### Records provided
= Beginning of Section =

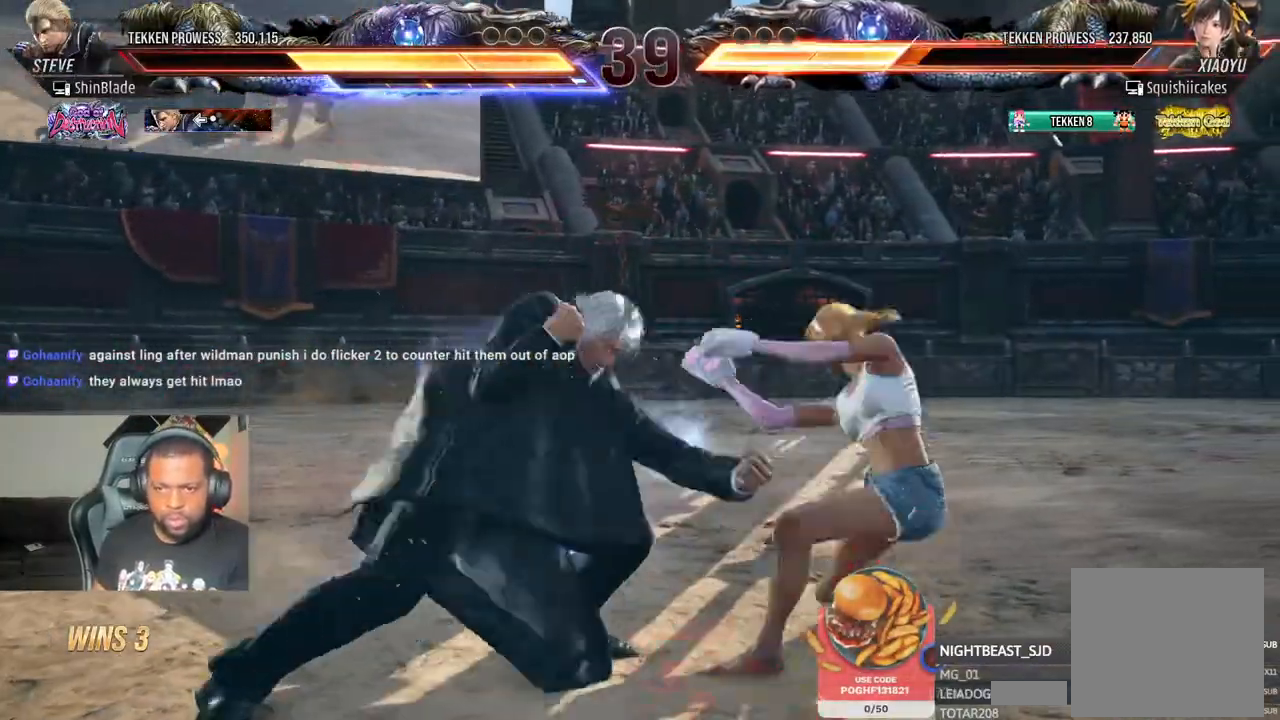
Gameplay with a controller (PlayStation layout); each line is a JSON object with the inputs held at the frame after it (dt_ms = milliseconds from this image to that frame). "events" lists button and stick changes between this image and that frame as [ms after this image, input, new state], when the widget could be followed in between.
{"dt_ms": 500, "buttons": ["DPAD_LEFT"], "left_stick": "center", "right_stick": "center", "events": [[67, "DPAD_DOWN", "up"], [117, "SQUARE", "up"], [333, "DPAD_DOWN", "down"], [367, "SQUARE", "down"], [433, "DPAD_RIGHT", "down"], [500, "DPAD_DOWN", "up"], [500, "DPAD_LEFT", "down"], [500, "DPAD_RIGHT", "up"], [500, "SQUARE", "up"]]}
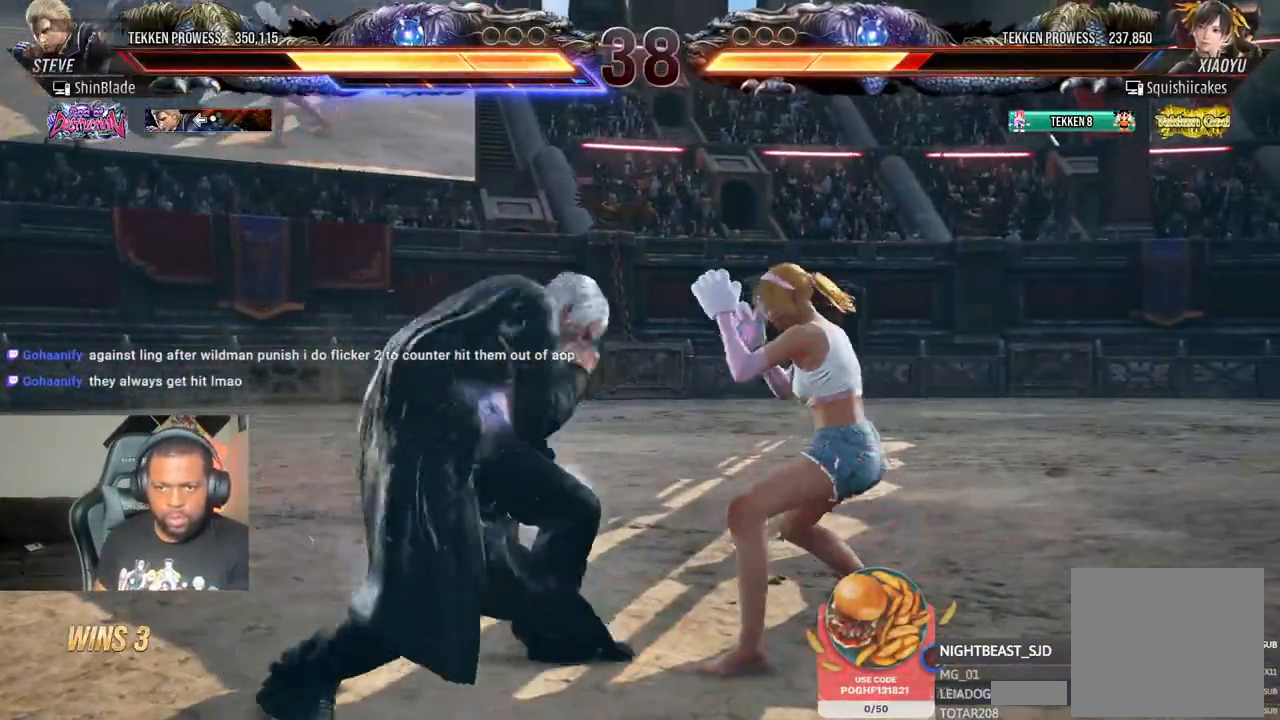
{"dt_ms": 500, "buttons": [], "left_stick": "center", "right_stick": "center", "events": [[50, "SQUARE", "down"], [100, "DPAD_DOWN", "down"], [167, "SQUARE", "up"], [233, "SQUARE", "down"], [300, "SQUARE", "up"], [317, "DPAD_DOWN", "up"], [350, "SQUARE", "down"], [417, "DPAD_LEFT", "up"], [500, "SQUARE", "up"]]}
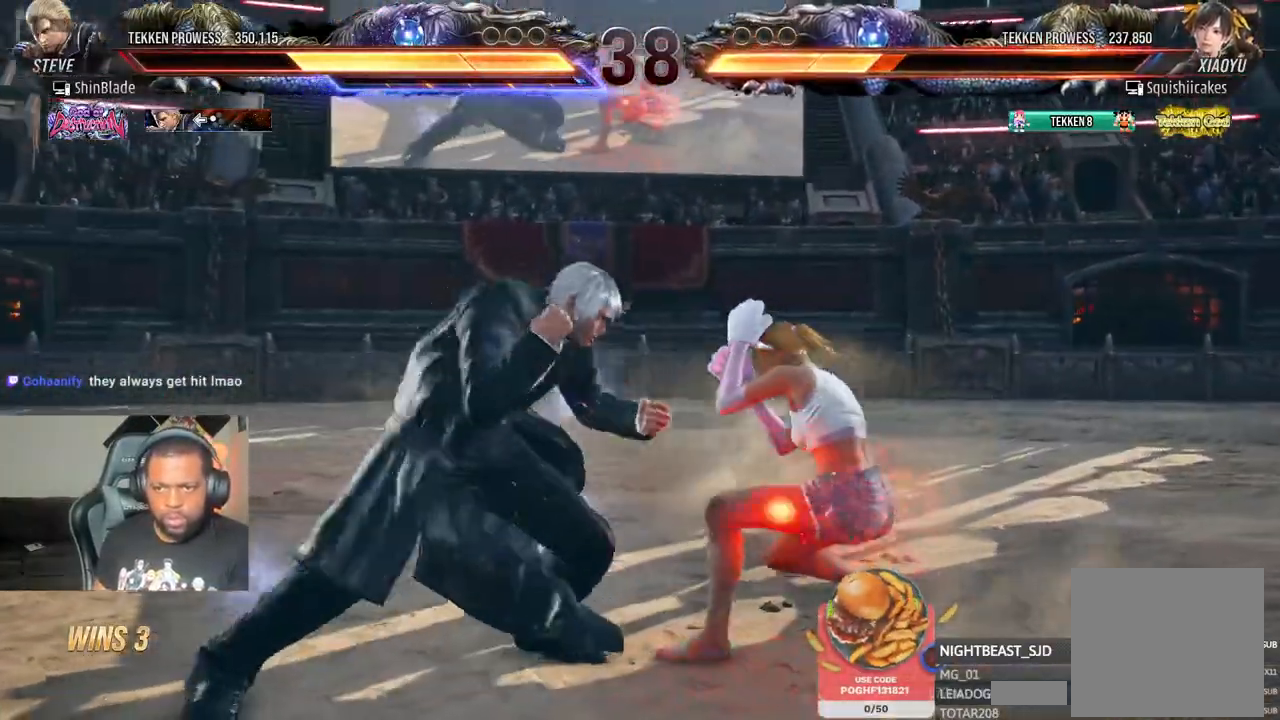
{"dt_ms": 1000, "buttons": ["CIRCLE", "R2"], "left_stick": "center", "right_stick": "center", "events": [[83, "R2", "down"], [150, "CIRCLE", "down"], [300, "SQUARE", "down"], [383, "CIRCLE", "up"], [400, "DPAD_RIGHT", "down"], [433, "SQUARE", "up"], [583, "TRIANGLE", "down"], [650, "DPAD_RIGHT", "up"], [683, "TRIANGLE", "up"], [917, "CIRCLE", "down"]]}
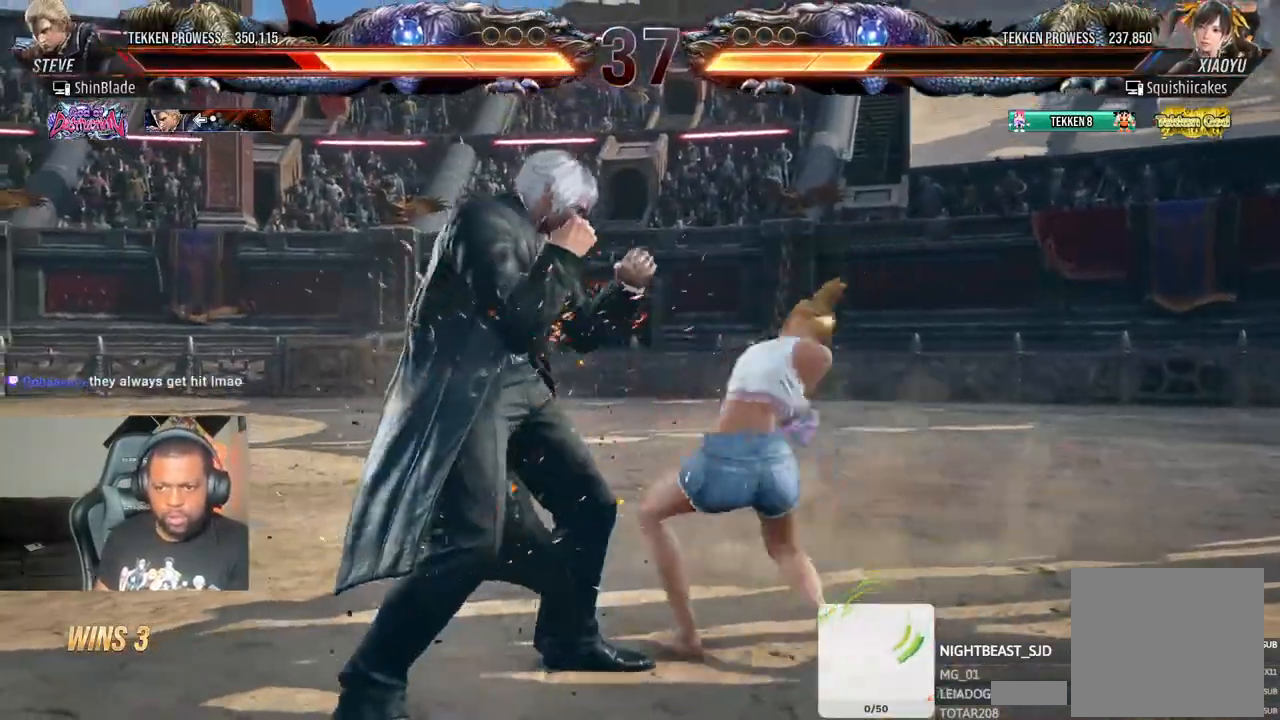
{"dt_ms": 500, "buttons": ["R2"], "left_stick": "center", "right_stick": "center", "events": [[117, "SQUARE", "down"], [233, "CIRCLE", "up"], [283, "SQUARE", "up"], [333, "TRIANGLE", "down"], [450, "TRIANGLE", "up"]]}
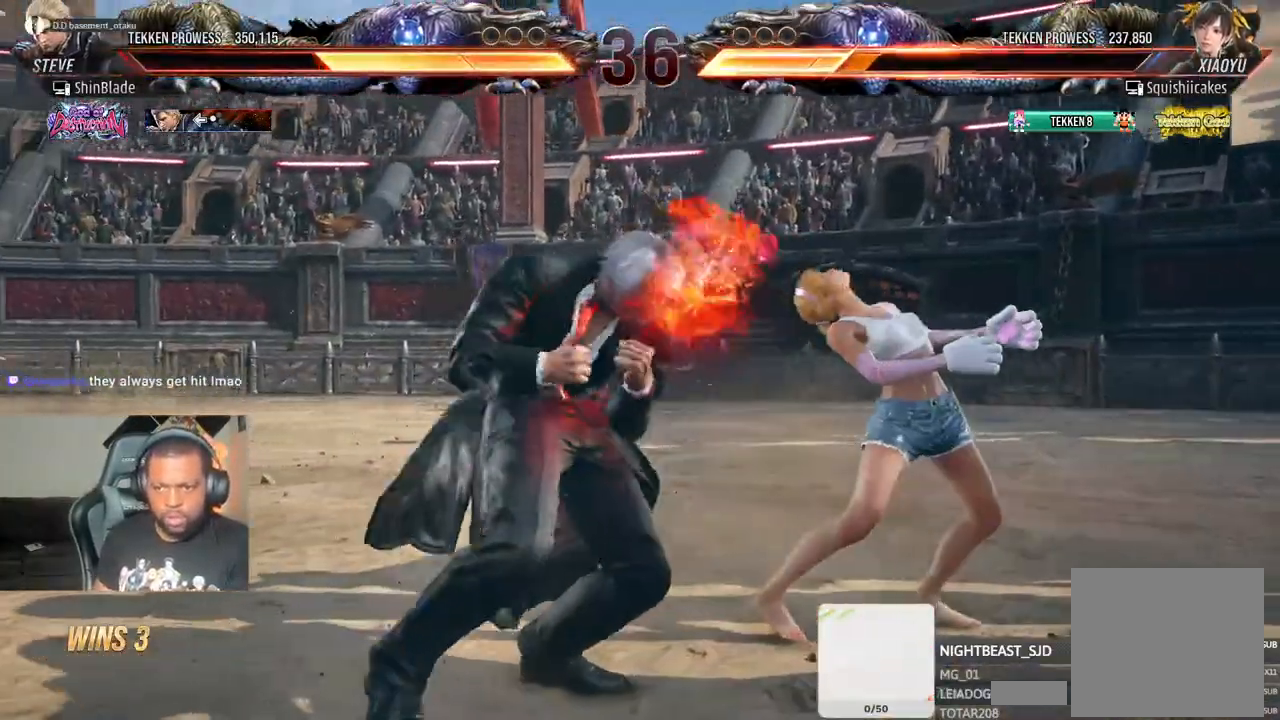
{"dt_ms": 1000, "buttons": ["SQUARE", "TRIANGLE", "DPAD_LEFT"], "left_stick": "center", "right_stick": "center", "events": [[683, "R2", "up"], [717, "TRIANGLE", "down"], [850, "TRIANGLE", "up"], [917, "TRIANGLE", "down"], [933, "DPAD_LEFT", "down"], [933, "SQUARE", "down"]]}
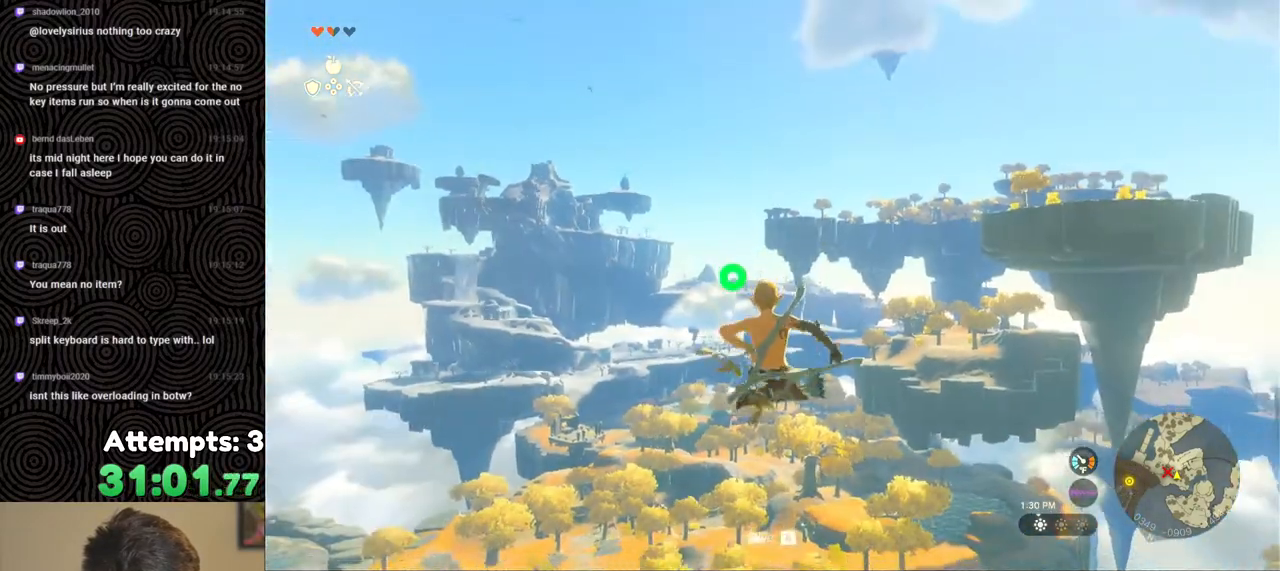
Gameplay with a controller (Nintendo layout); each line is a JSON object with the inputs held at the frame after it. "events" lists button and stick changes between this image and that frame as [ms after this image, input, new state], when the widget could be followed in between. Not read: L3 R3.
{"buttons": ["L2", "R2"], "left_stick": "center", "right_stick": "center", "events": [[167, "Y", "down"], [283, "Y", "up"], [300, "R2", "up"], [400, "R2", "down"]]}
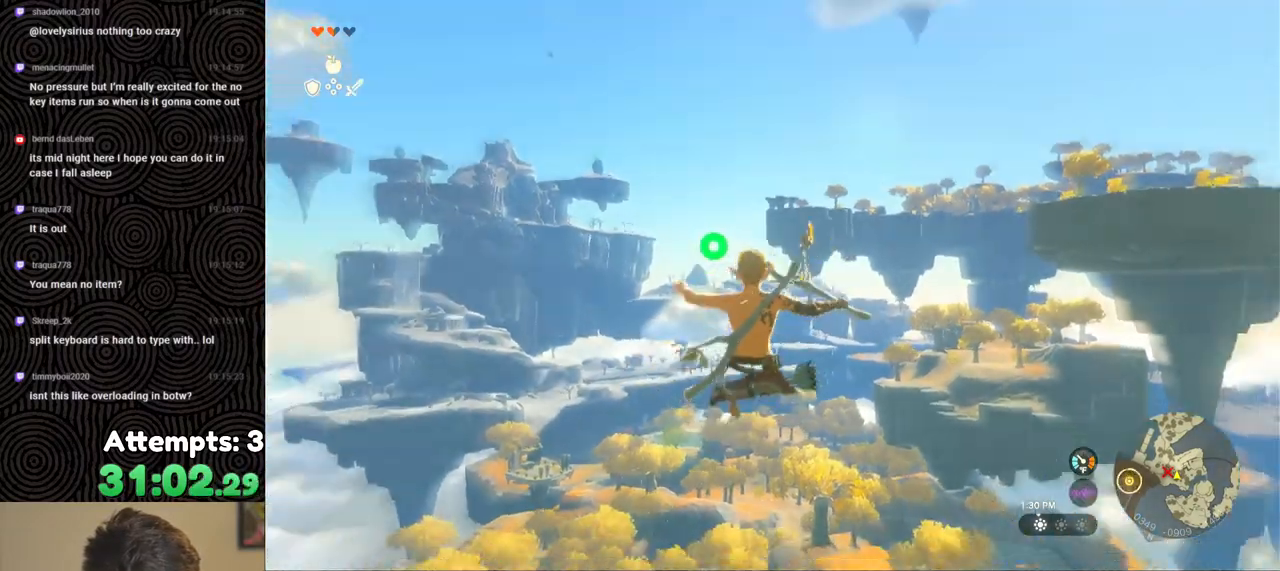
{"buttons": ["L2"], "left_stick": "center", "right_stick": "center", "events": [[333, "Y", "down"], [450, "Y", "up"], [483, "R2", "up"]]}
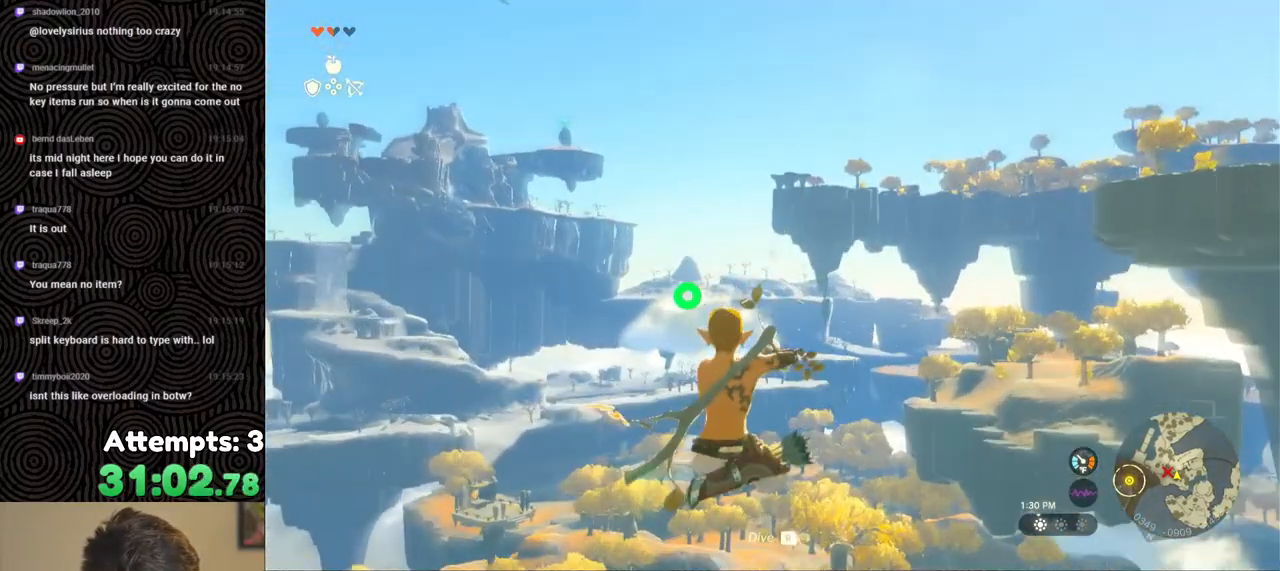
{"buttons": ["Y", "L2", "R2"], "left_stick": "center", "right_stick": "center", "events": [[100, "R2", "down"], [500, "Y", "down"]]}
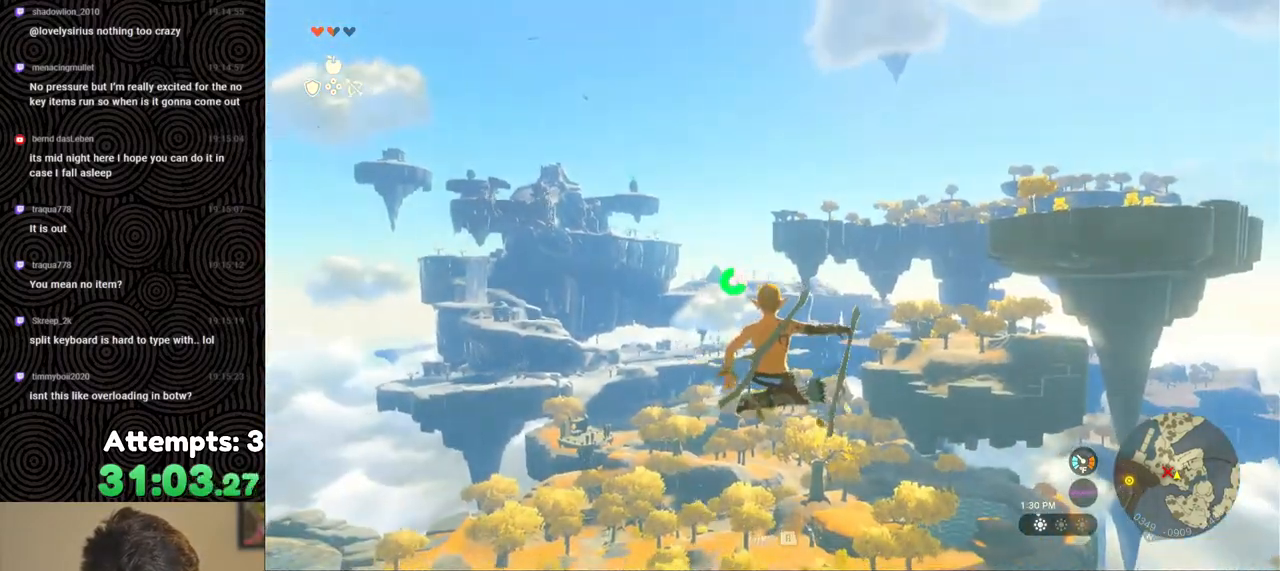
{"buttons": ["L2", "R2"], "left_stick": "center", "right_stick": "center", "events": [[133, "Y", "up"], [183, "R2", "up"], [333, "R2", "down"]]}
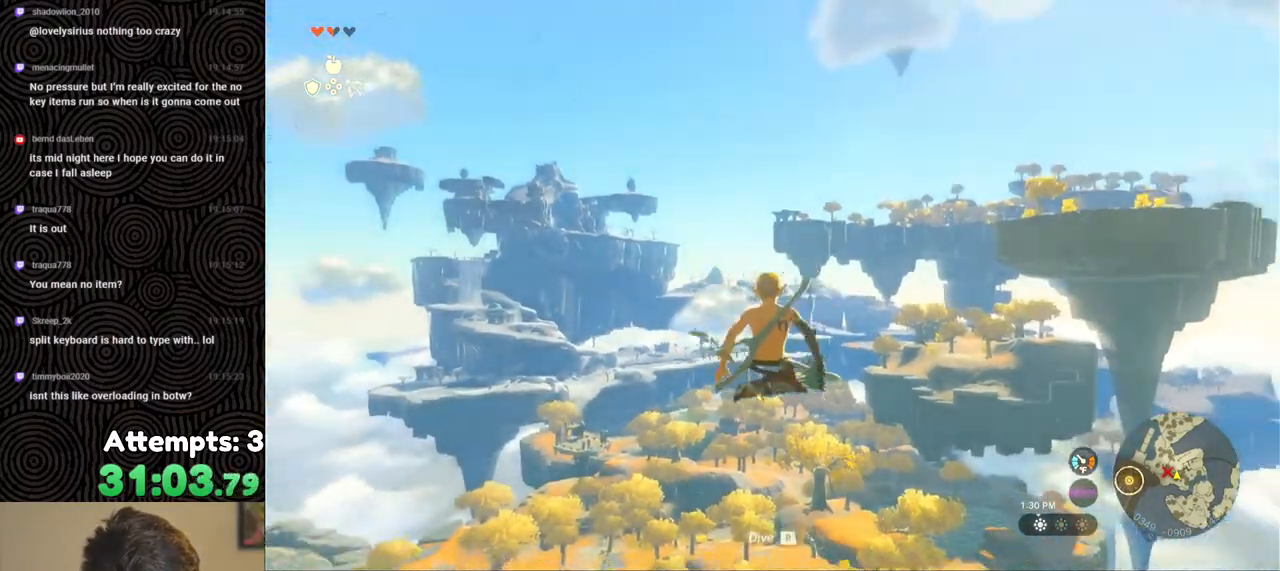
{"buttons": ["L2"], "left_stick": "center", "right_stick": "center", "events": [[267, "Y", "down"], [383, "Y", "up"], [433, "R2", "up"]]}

= End of Section =

Copy the data precisely. Skip every picture.

### Answer space
Gameplay with a controller (PlayStation layout); each line is a JSON object with the inputs held at the frame after it (dt_ms = milliseconds from this image to that frame). "events" lists button and stick changes between this image and that frame as [ms after this image, input, new state], when the widget could be followed in between.
{"dt_ms": 500, "buttons": ["DPAD_LEFT"], "left_stick": "center", "right_stick": "center", "events": [[67, "DPAD_DOWN", "up"], [117, "SQUARE", "up"], [333, "DPAD_DOWN", "down"], [367, "SQUARE", "down"], [433, "DPAD_RIGHT", "down"], [500, "DPAD_DOWN", "up"], [500, "DPAD_LEFT", "down"], [500, "DPAD_RIGHT", "up"], [500, "SQUARE", "up"]]}
{"dt_ms": 500, "buttons": [], "left_stick": "center", "right_stick": "center", "events": [[50, "SQUARE", "down"], [100, "DPAD_DOWN", "down"], [167, "SQUARE", "up"], [233, "SQUARE", "down"], [300, "SQUARE", "up"], [317, "DPAD_DOWN", "up"], [350, "SQUARE", "down"], [417, "DPAD_LEFT", "up"], [500, "SQUARE", "up"]]}
{"dt_ms": 1000, "buttons": ["CIRCLE", "R2"], "left_stick": "center", "right_stick": "center", "events": [[83, "R2", "down"], [150, "CIRCLE", "down"], [300, "SQUARE", "down"], [383, "CIRCLE", "up"], [400, "DPAD_RIGHT", "down"], [433, "SQUARE", "up"], [583, "TRIANGLE", "down"], [650, "DPAD_RIGHT", "up"], [683, "TRIANGLE", "up"], [917, "CIRCLE", "down"]]}
{"dt_ms": 500, "buttons": ["R2"], "left_stick": "center", "right_stick": "center", "events": [[117, "SQUARE", "down"], [233, "CIRCLE", "up"], [283, "SQUARE", "up"], [333, "TRIANGLE", "down"], [450, "TRIANGLE", "up"]]}
{"dt_ms": 1000, "buttons": ["SQUARE", "TRIANGLE", "DPAD_LEFT"], "left_stick": "center", "right_stick": "center", "events": [[683, "R2", "up"], [717, "TRIANGLE", "down"], [850, "TRIANGLE", "up"], [917, "TRIANGLE", "down"], [933, "DPAD_LEFT", "down"], [933, "SQUARE", "down"]]}
Gameplay with a controller (Nintendo layout); each line is a JSON object with the inputs held at the frame after it. "events" lists button and stick changes between this image and that frame as [ms after this image, input, new state], when the widget could be followed in between. Not read: L3 R3.
{"buttons": ["L2", "R2"], "left_stick": "center", "right_stick": "center", "events": [[167, "Y", "down"], [283, "Y", "up"], [300, "R2", "up"], [400, "R2", "down"]]}
{"buttons": ["L2"], "left_stick": "center", "right_stick": "center", "events": [[333, "Y", "down"], [450, "Y", "up"], [483, "R2", "up"]]}
{"buttons": ["Y", "L2", "R2"], "left_stick": "center", "right_stick": "center", "events": [[100, "R2", "down"], [500, "Y", "down"]]}
{"buttons": ["L2", "R2"], "left_stick": "center", "right_stick": "center", "events": [[133, "Y", "up"], [183, "R2", "up"], [333, "R2", "down"]]}
{"buttons": ["L2"], "left_stick": "center", "right_stick": "center", "events": [[267, "Y", "down"], [383, "Y", "up"], [433, "R2", "up"]]}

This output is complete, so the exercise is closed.